*DOCUMENT SEGMENT*:
##########
# Single fireplace mantle.



## finishesbykevyn (Apr 14, 2010)

Thoughts. I have a job starting on Tuesday. I'm going to spray out a detailed fireplace mantle,
plus 1 little window frame thing, but will probably just brush that one.
Would like this to be a 1 or 1.5 day process. Not 3..
Was considering using Aura Semigloss, as it has a 1 hr. Recoat time and great covering power. (Extreme colour change. )Will prime with something like Stix or fresh start first.
I haven't used Aura much on trim, but should be fine eh?? Or other options 🤔?


----------



## monarchski (Jun 21, 2019)

I haven't used the S/G but the other sheens dry too fast IMO to do any brushing on trim.


----------



## Masterwork (Sep 13, 2020)

Oil primer! Don't want any wood bleeding through. Aura would be fine on top.


----------



## Holland (Feb 18, 2011)

Masterwork said:


> Oil primer! Don't want any wood bleeding through. Aura would be fine on top.


Do you think you'll get bleed through on varnished wood?


----------



## Masterwork (Sep 13, 2020)

If you sand through it by accident.


----------



## cocomonkeynuts (Apr 14, 2017)

freshstart 217 undercoater + cabinetcoat


----------



## finishesbykevyn (Apr 14, 2010)

cocomonkeynuts said:


> freshstart 217 undercoater + cabinetcoat


Would rather not use an oil. There's a solid coat of Varnish on there that I don't plan on burning through. Plus its in a little old lady's house and ill be spraying.. Although this may be a good time tobtry the cabinet coat. 6hr. Recoat though is only problem.. and your 217 is 24hrs..


----------



## cocomonkeynuts (Apr 14, 2017)

finishesbykevyn said:


> Would rather not use an oil. There's a solid coat of Varnish on there that I don't plan on burning through. Plus its in a little old lady's house and ill be spraying.. Although this may be a good time tobtry the cabinet coat. 6hr. Recoat though is only problem.. and your 217 is 24hrs..


If you're not terribly worried about bleed through stix or fresh start 046 is fine. Keep a rattle can of coverstain handy though


----------



## finishesbykevyn (Apr 14, 2010)

cocomonkeynuts said:


> If you're not terribly worried about bleed through stix or fresh start 046 is fine. Keep a rattle can of coverstain handy though


 How is the coverage with CC compared to Advance. Reason I was thinking Aura is for coverage and recoat times. Do you think Aura is not a good option?


----------



## cocomonkeynuts (Apr 14, 2017)
##########
*TASKS FOR THIS EXERCISE*:
**1)** List each distinct username that posts in the mantle-painting thread, one per line, in order of first appearance.
**2)** From the mantle-painting thread, extract the passage starting with "Thoughts. I have" and going on through "brushing on trim.".
##########
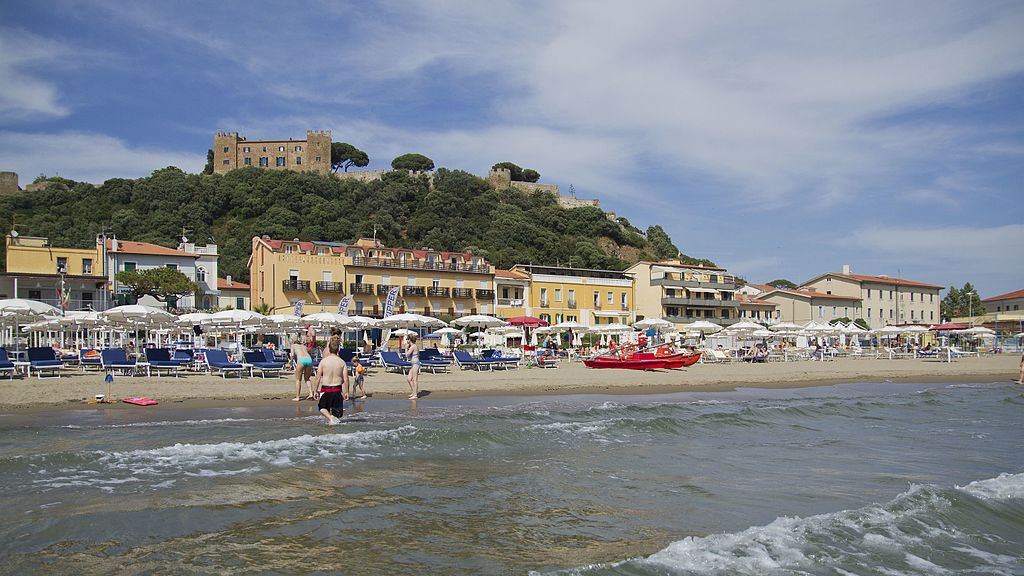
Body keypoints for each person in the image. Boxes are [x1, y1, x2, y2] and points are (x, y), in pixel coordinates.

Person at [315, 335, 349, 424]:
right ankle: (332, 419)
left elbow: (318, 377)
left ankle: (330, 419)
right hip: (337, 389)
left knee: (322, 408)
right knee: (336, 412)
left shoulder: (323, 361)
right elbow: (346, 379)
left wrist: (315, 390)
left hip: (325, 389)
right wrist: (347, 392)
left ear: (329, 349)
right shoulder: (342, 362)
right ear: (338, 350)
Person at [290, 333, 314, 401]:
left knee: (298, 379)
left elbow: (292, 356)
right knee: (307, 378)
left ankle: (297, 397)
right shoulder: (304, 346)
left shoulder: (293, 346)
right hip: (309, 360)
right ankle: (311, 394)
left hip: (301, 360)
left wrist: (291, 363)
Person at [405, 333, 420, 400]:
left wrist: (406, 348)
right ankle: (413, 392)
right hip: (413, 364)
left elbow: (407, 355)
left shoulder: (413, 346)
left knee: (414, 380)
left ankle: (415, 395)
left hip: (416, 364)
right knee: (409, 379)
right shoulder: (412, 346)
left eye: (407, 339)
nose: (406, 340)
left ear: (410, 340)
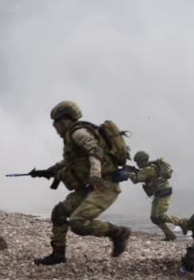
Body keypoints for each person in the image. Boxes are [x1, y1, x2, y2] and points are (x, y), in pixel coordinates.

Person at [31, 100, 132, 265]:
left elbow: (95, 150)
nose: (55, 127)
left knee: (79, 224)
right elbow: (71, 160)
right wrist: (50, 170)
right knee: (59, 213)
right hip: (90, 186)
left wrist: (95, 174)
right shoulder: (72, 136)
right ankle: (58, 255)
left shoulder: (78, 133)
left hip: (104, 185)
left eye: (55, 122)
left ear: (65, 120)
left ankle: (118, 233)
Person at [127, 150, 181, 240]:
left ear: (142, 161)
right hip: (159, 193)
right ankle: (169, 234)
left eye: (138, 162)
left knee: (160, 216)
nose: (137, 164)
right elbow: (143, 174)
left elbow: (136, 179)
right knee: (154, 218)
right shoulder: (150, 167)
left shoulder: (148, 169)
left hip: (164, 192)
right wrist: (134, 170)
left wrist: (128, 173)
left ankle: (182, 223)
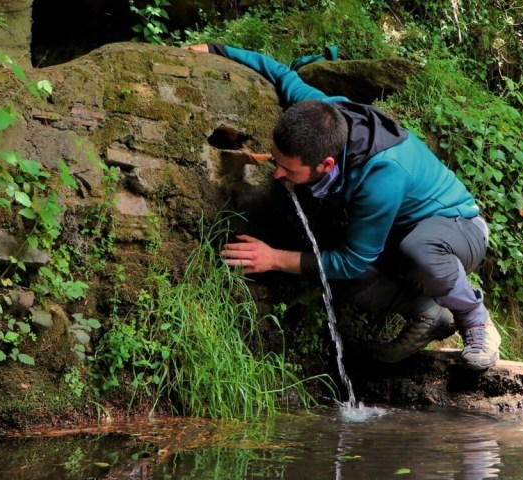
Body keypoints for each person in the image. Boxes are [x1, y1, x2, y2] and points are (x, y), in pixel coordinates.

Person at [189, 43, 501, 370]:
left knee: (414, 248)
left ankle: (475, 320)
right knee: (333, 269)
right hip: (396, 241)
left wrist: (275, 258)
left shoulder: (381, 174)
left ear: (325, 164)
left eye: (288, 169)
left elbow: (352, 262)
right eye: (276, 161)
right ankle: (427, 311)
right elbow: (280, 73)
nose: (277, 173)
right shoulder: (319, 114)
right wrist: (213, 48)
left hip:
##########
*TASK-BY-TASK RESULTS*:
**1)**
finishesbykevyn
monarchski
Masterwork
Holland
cocomonkeynuts

**2)**
Thoughts. I have a job starting on Tuesday. I'm going to spray out a detailed fireplace mantle,
plus 1 little window frame thing, but will probably just brush that one.
Would like this to be a 1 or 1.5 day process. Not 3..
Was considering using Aura Semigloss, as it has a 1 hr. Recoat time and great covering power. (Extreme colour change. )Will prime with something like Stix or fresh start first.
I haven't used Aura much on trim, but should be fine eh?? Or other options 🤔?


----------



## monarchski (Jun 21, 2019)

I haven't used the S/G but the other sheens dry too fast IMO to do any brushing on trim.